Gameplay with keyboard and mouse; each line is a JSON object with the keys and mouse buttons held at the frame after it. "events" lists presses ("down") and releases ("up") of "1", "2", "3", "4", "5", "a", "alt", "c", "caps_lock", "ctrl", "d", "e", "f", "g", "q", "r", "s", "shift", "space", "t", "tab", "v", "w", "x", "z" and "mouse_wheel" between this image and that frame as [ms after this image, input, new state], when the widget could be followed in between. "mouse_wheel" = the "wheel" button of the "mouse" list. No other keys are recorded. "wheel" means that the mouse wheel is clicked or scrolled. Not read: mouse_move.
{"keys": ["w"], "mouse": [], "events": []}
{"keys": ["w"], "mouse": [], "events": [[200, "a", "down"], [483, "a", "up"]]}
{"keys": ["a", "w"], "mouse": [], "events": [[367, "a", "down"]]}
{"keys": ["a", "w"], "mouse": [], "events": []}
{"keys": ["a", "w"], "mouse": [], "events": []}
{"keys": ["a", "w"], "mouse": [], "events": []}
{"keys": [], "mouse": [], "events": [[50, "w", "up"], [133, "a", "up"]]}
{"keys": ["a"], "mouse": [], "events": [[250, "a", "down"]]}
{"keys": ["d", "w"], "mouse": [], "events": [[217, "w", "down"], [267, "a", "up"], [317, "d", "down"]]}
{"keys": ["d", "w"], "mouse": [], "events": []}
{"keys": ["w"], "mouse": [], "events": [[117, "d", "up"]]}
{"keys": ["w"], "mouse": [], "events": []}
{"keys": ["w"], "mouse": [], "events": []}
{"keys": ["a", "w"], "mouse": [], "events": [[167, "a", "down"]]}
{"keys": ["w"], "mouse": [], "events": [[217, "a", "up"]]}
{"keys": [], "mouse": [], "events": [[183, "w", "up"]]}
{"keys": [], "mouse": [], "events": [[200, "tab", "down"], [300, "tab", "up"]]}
◆ ◆ ◆ ◆ ◆
ABOUT THIS EXERCISE: Retyping every line above exactly is all that is needed.

TASK ANSWER:
Gameplay with keyboard and mouse; each line is a JSON object with the keys and mouse buttons held at the frame after it. "events" lists presses ("down") and releases ("up") of "1", "2", "3", "4", "5", "a", "alt", "c", "caps_lock", "ctrl", "d", "e", "f", "g", "q", "r", "s", "shift", "space", "t", "tab", "v", "w", "x", "z" and "mouse_wheel" between this image and that frame as [ms after this image, input, new state], when the widget could be followed in between. "mouse_wheel" = the "wheel" button of the "mouse" list. No other keys are recorded. "wheel" means that the mouse wheel is clicked or scrolled. Not read: mouse_move.
{"keys": ["w"], "mouse": [], "events": []}
{"keys": ["w"], "mouse": [], "events": [[200, "a", "down"], [483, "a", "up"]]}
{"keys": ["a", "w"], "mouse": [], "events": [[367, "a", "down"]]}
{"keys": ["a", "w"], "mouse": [], "events": []}
{"keys": ["a", "w"], "mouse": [], "events": []}
{"keys": ["a", "w"], "mouse": [], "events": []}
{"keys": [], "mouse": [], "events": [[50, "w", "up"], [133, "a", "up"]]}
{"keys": ["a"], "mouse": [], "events": [[250, "a", "down"]]}
{"keys": ["d", "w"], "mouse": [], "events": [[217, "w", "down"], [267, "a", "up"], [317, "d", "down"]]}
{"keys": ["d", "w"], "mouse": [], "events": []}
{"keys": ["w"], "mouse": [], "events": [[117, "d", "up"]]}
{"keys": ["w"], "mouse": [], "events": []}
{"keys": ["w"], "mouse": [], "events": []}
{"keys": ["a", "w"], "mouse": [], "events": [[167, "a", "down"]]}
{"keys": ["w"], "mouse": [], "events": [[217, "a", "up"]]}
{"keys": [], "mouse": [], "events": [[183, "w", "up"]]}
{"keys": [], "mouse": [], "events": [[200, "tab", "down"], [300, "tab", "up"]]}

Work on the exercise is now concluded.